## Teks Kajian

◆ ◆ ◆ ◆ ◆

Sobat Pesona mungkin ada yang belum tahu kalau kota Bukittinggi pernah menjadi ibu kota Indonesia pada masa pemerintahan Darurat Republik Indonesia selama kurang lebih 7 bulan. Bahkan, kota ini juga pernah menjadi ibu kota Provinsi Sumatera secara keseluruhan dan Provinsi Sumatera Tengah.
Pusat pemerintahan saat itu terletak di sebuah kawasan yang menjadi marka tanah kota Bukittinggi, yaitu Jam Gadang. Bahkan, bisa dikatakan Jam Gadang adalah salah satu saksi bisu perjalanan bangsa Indonesia, yaitu mulai dari era penjajahan Belanda, penjajahan Jepang, hingga kemerdekaan yang masih eksis sampai saat ini.
Jam Gadang adalah menara jam yang menjadi ikon kota Bukittinggi. Tahukah Sobat Pesona jika Jam Gadang digerakkan secara mekanik oleh mesin yang didatangkan langsung dari Rotterdam, Belanda? Mesin tersebut hanya diproduksi 2 unit saja, unit yang setipe masih dipakai sampai sekarang di menara Big Ben yang berada di kota London, Inggris. Menara Jam Gadang memiliki 4 jam dengan diameter masing-masing 80 cm di setiap sisinya.
Jika Sobat Pesona amati, pada bagian lonceng tertera pabrik pembuat jam yaitu Vortmann Recklinghausen. Benhard Vortmann adalan nama pembuat jam, sedangkan Recklinghausen adalah nama kota di Jerman yang merupakan tempat diproduksinya mesin jam pada tahun 1892.
Jam Gadang mulai dibangun pada 1926-1927 atas inisiatif Hendrik Roelof Rookmaaker, sekretaris atau controleur kota Fort de Kock (sekarang dikenal dengan kota Bukittinggi) pada masa pemerintahan Hindia Belanda. Jamnya sendiri merupakan hadiah dari Ratu Belanda, Wilhelmina. Arsitektur menara jam ini dirancang oleh Yazid Rajo Mangkuto dari Koto Gadang, sementara pelaksana pembangunan adalah Haji Moran dengan mandornya Sutan Gigi Ameh.

◆ ◆ ◆ ◆ ◆

## Tugas Kerja 1
Salin dengan tepat bagian teks tentang Jam Gadang, mulai dari "Jam Gadang adalah menara" dan terus hingga "pada tahun 1892.".
## Tugas Kerja 2
Dalam teks tentang Jam Gadang, siapa yang merancang arsitektur menara jam itu?
Item-item di bawah ini tidak diperlukan untuk mengerjakan apa pun di sini.

## Kumpulan Item
◆ ◆ ◆ ◆ ◆

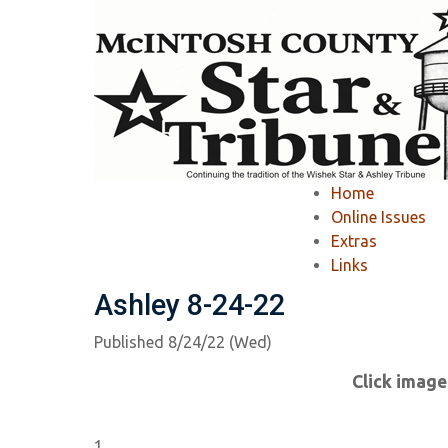
Home
»
Newspapers
»
Online Issue
»
Home
Online Issue
Online Issues
Extras
Links
View Recent Issues
-
View Past Issues
Ashley 8-24-22
Published 8/24/22 (Wed)
Click image
1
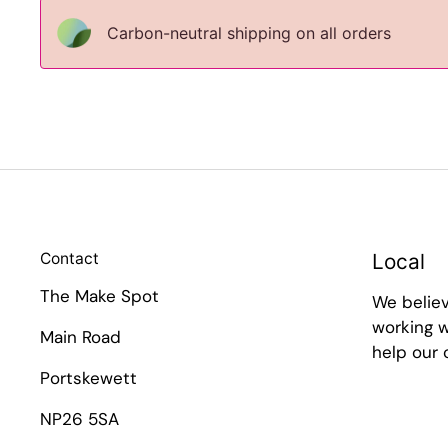
Carbon-neutral shipping on all orders
Contact
Local
The Make Spot
We belie
working w
Main Road
help our
Portskewett
NP26 5SA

◆ ◆ ◆ ◆ ◆

## Jawaban Tertulis 1
Jam Gadang adalah menara jam yang menjadi ikon kota Bukittinggi. Tahukah Sobat Pesona jika Jam Gadang digerakkan secara mekanik oleh mesin yang didatangkan langsung dari Rotterdam, Belanda? Mesin tersebut hanya diproduksi 2 unit saja, unit yang setipe masih dipakai sampai sekarang di menara Big Ben yang berada di kota London, Inggris. Menara Jam Gadang memiliki 4 jam dengan diameter masing-masing 80 cm di setiap sisinya.
Jika Sobat Pesona amati, pada bagian lonceng tertera pabrik pembuat jam yaitu Vortmann Recklinghausen. Benhard Vortmann adalan nama pembuat jam, sedangkan Recklinghausen adalah nama kota di Jerman yang merupakan tempat diproduksinya mesin jam pada tahun 1892.

## Jawaban Tertulis 2
Arsitektur menara Jam Gadang dirancang oleh Yazid Rajo Mangkuto dari Koto Gadang.